What the task requires
Look through the entries below for the line with "FIGURE 2 | (Left)" and the line with "Figure 7. Effect", then give again exactly those two lines and all lines between them, minus the pictures.

Data records

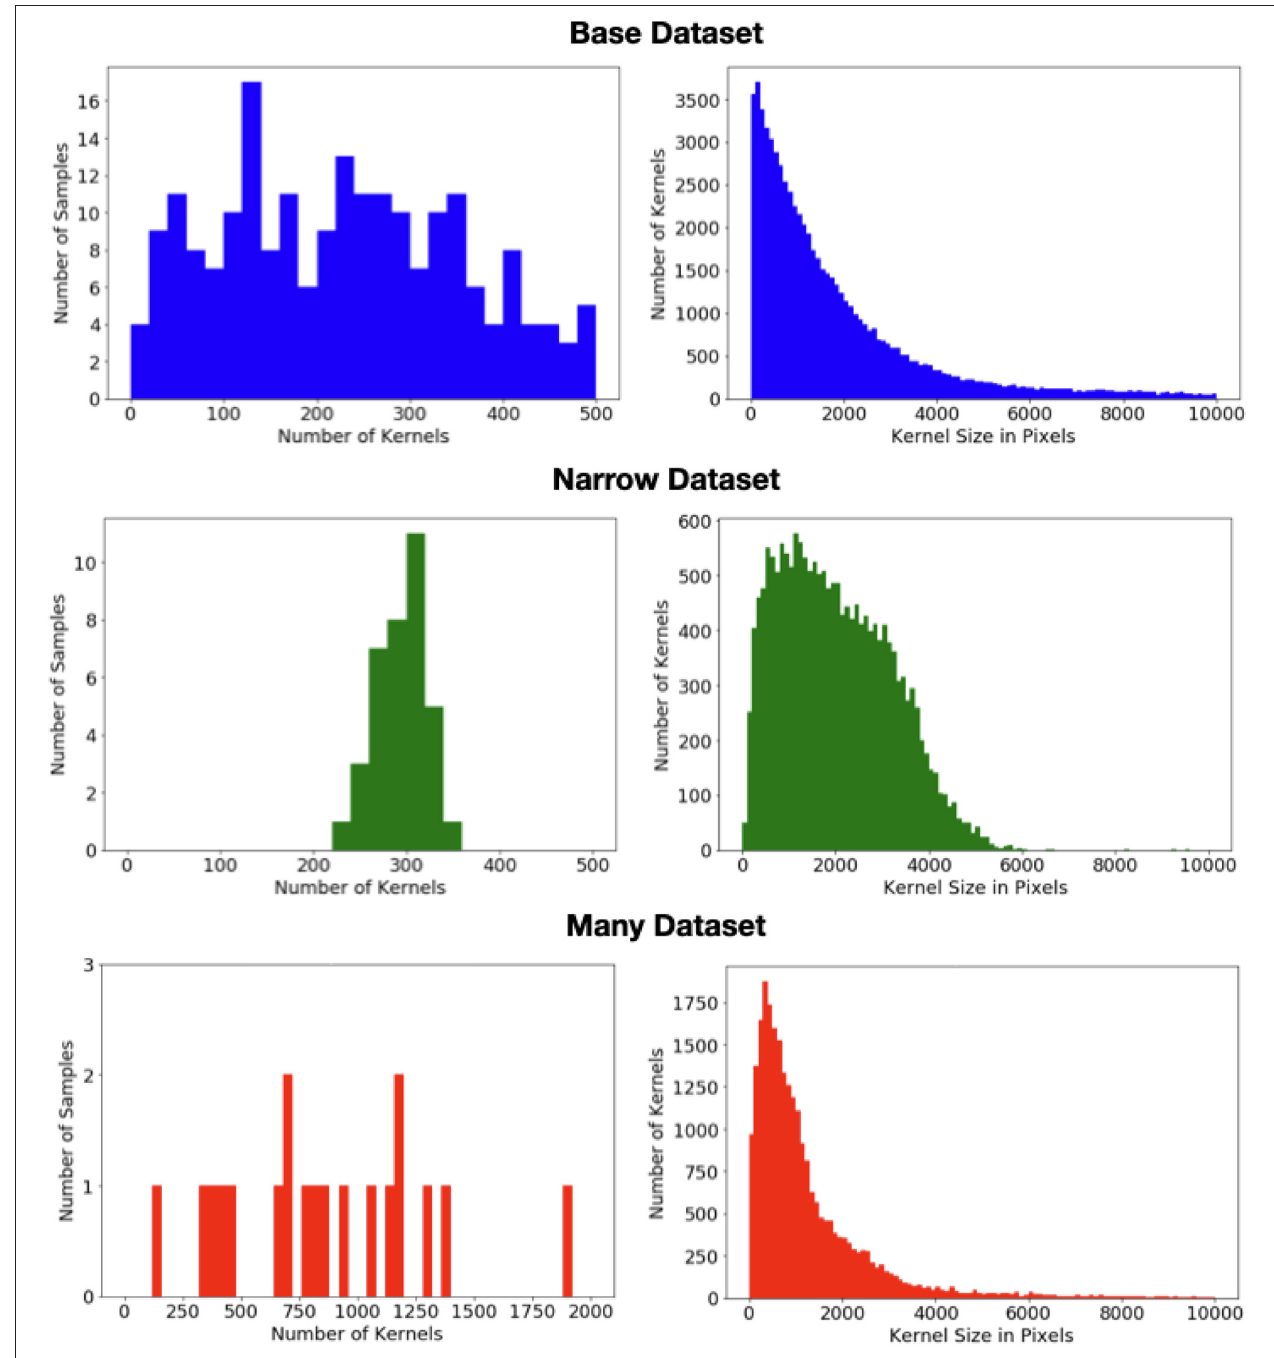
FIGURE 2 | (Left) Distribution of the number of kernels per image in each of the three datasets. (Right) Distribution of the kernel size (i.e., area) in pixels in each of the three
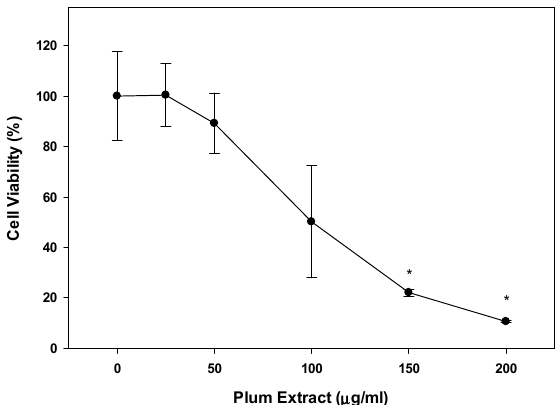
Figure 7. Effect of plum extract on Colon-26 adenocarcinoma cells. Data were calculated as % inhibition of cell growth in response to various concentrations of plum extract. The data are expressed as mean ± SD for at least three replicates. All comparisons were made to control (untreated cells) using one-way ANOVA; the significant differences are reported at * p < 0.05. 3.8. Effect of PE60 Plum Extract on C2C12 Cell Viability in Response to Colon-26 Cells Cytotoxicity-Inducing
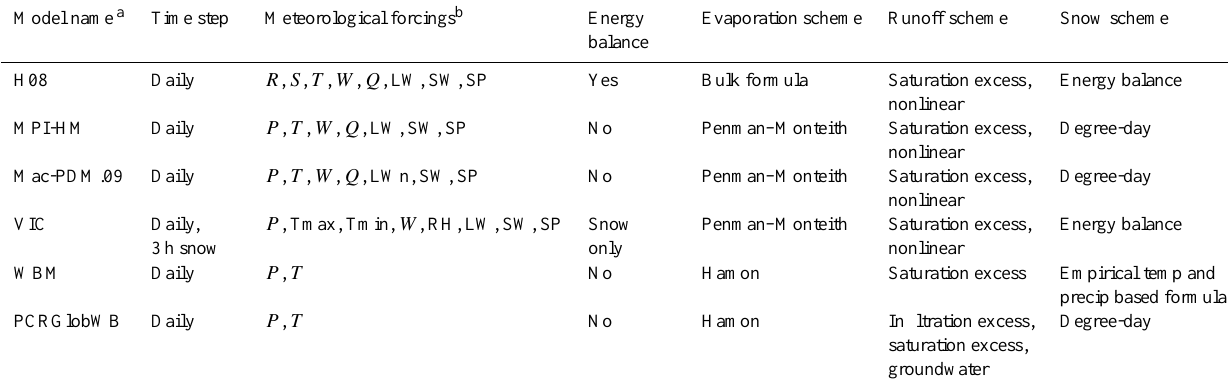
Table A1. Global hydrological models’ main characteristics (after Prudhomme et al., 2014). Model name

---

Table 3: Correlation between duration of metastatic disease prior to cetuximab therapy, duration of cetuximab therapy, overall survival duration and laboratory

Response
FIGURE 2 | (Left) Distribution of the number of kernels per image in each of the three datasets. (Right) Distribution of the kernel size (i.e., area) in pixels in each of the three
Figure 7. Effect of plum extract on Colon-26 adenocarcinoma cells. Data were calculated as % inhibition of cell growth in response to various concentrations of plum extract. The data are expressed as mean ± SD for at least three replicates. All comparisons were made to control (untreated cells) using one-way ANOVA; the significant differences are reported at * p < 0.05. 3.8. Effect of PE60 Plum Extract on C2C12 Cell Viability in Response to Colon-26 Cells Cytotoxicity-Inducing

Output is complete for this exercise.